Tout cela, c’est heureusement du passé. Les femmes quelles que soient leurs origines sociales sont de plus en plus nombreuses à écrire et publier sans devoir demander l’autorisation de leur père, de leur frère ou de leur mari (du moins dans les pays dits démocratiques).  Elles ont tout d’abord acquis le droit à l’instruction. Et puis l’invention des électroménagers a permis de délivrer les femmes du carcan des tâches domestiques (dont je vous rappelle qu’elles font partie de nos obligations sociales essentielles selon les propos tenus par l’ordre des médecins français)  leur libérant ainsi du temps pour des activités plus épanouissantes comme l’écriture. Sans parler de la contraception et de l’IVG

Mais les femmes auteurs ont-elles vraiment toute la reconnaissance à laquelle elles ont droit ? Rien n’est moins sûr.  La comparaison s’impose avec les femmes médecins, à qui après avoir obtenu le droit d’étudier la médecine, il reste à conquérir les sommets de la hiérarchie.

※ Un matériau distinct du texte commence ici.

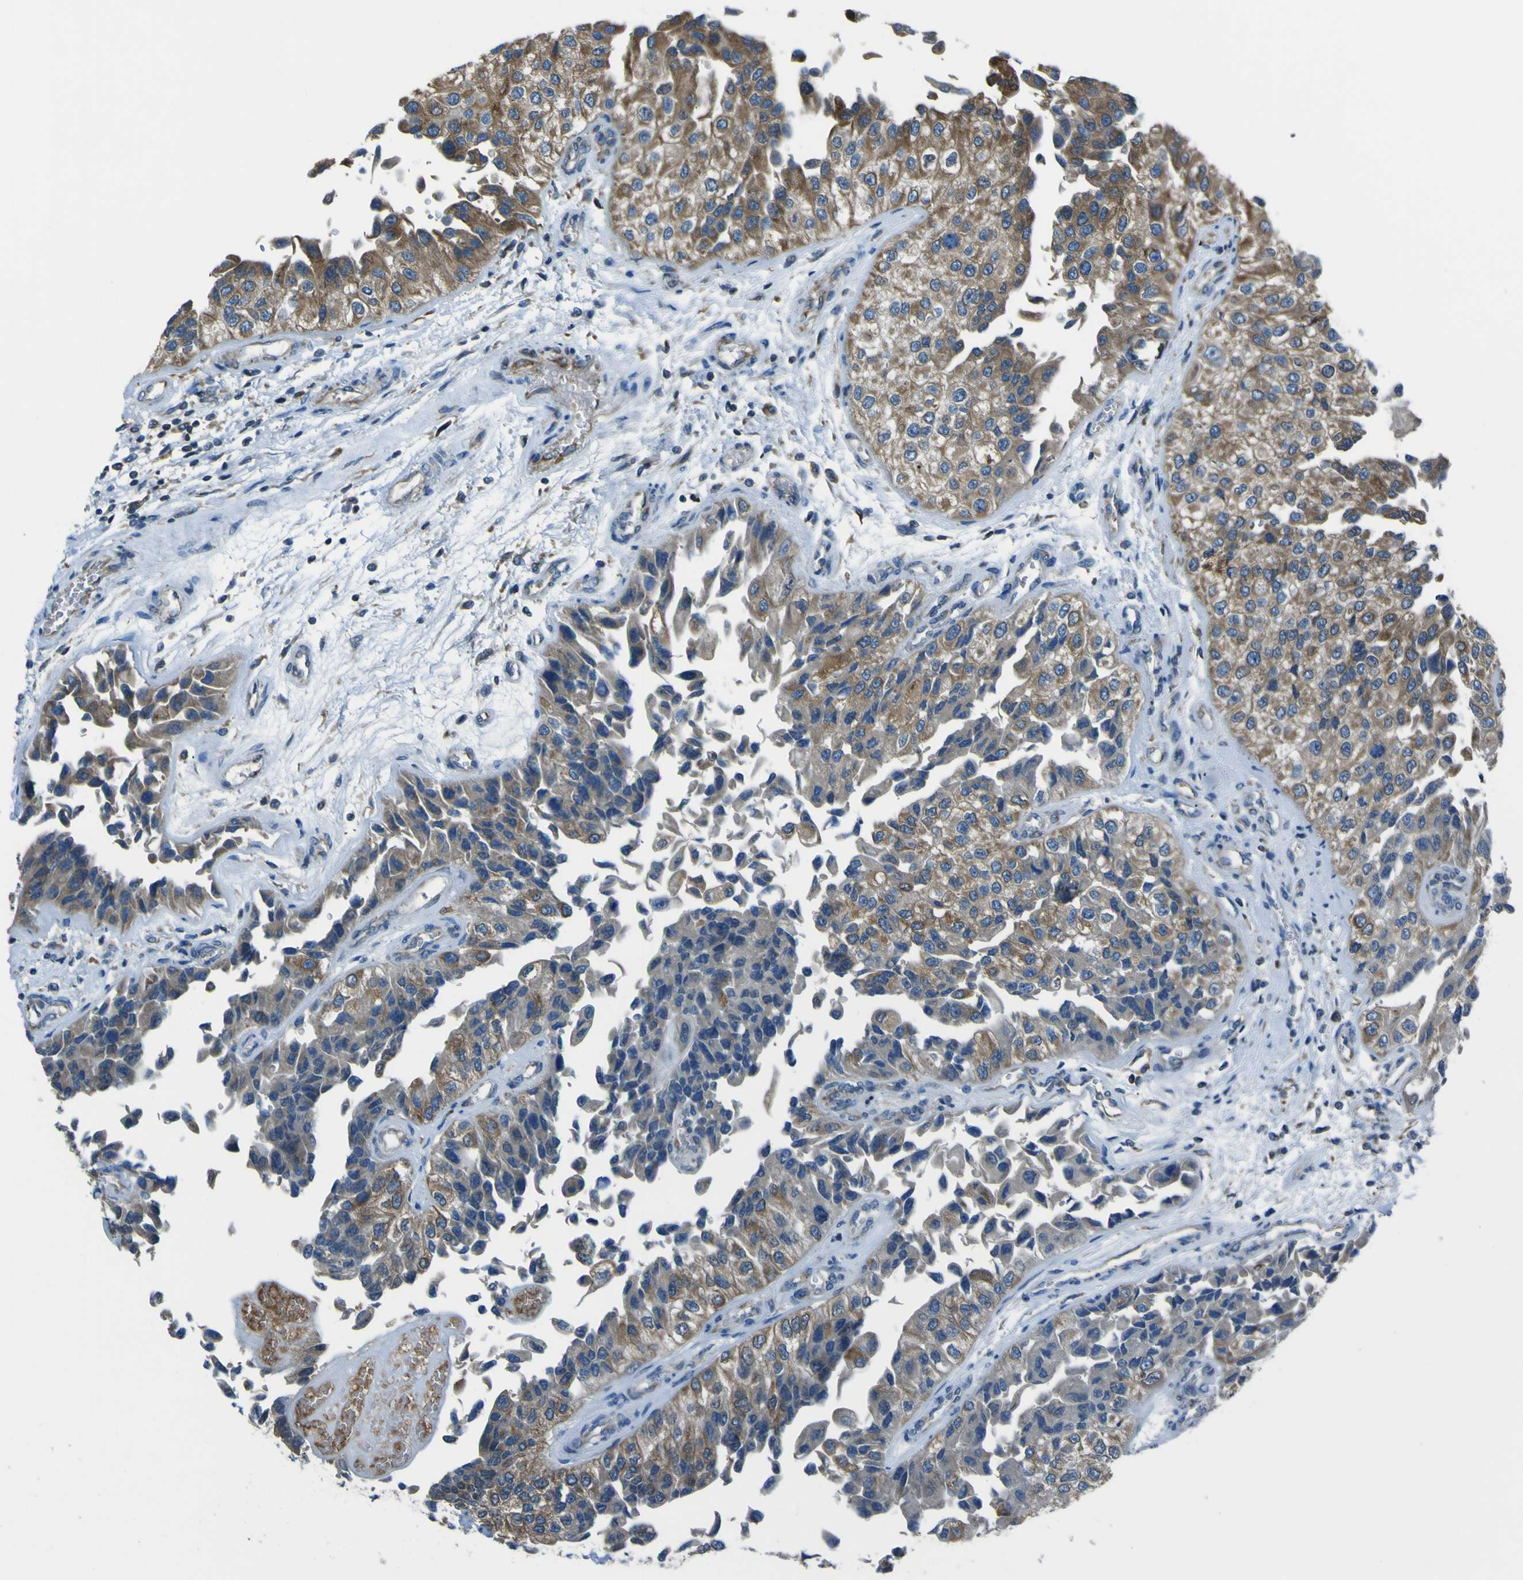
{"staining": {"intensity": "strong", "quantity": ">75%", "location": "cytoplasmic/membranous"}, "tissue": "urothelial cancer", "cell_type": "Tumor cells", "image_type": "cancer", "snomed": [{"axis": "morphology", "description": "Urothelial carcinoma, High grade"}, {"axis": "topography", "description": "Kidney"}, {"axis": "topography", "description": "Urinary bladder"}], "caption": "Protein analysis of urothelial cancer tissue exhibits strong cytoplasmic/membranous expression in approximately >75% of tumor cells.", "gene": "STIM1", "patient": {"sex": "male", "age": 77}}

L’ Académie française fondée en 1635 n’accepte les femmes en son sein que depuis 1980 : Marguerite Yourcenar est la première à en avoir occupé un fauteuil et depuis elles ne sont que huit à avoir pu accéder à cet honneur, dont seulement 5 écrivaines.  Le prix Nobel de littérature n’a été attribué qu’à une douzaine de femmes depuis qu’il existe (en 1901) dont six au cours des 20 dernières années.

Les membres du jury du prix Goncourt sont encore en majorité masculins et seulement deux femmes dont la célèbre Colette en ont été présidentes jusqu’à présent. Depuis la date de sa création, en 1902,  on a encore assez des doigts des deux mains pour compter celles à qui on l’a attribué.     Le Prix Femina dont le jury est exclusivement féminin a  été créé en 1904 pour pouvoir donner des prix aux femmes écrivains,. Fait remarquable, le jury tout féminin du prix Femina accorde depuis  le début de son existence, sans discrimination aucune, sa distinction aux auteurs des deux sexes. Les femmes sont singulièrement tolérantes.  

Bref, il reste encore du chemin à parcourir pour une vraie reconnaissance des femmes de lettres.  Ce salon littéraire me semble donc, quoique j’aie pu en laisser penser au début de cet exposé, une manifestation de reconnaissance et une mise en valeur tout à fait bienvenues.

Et j’ai envie de terminer par cette citation qui serait de Stendhal

"L'admission des femmes à l'égalité parfaite serait la marque la plus sûre de la civilisation, et elle doublerait les forces intellectuelles du genre humain."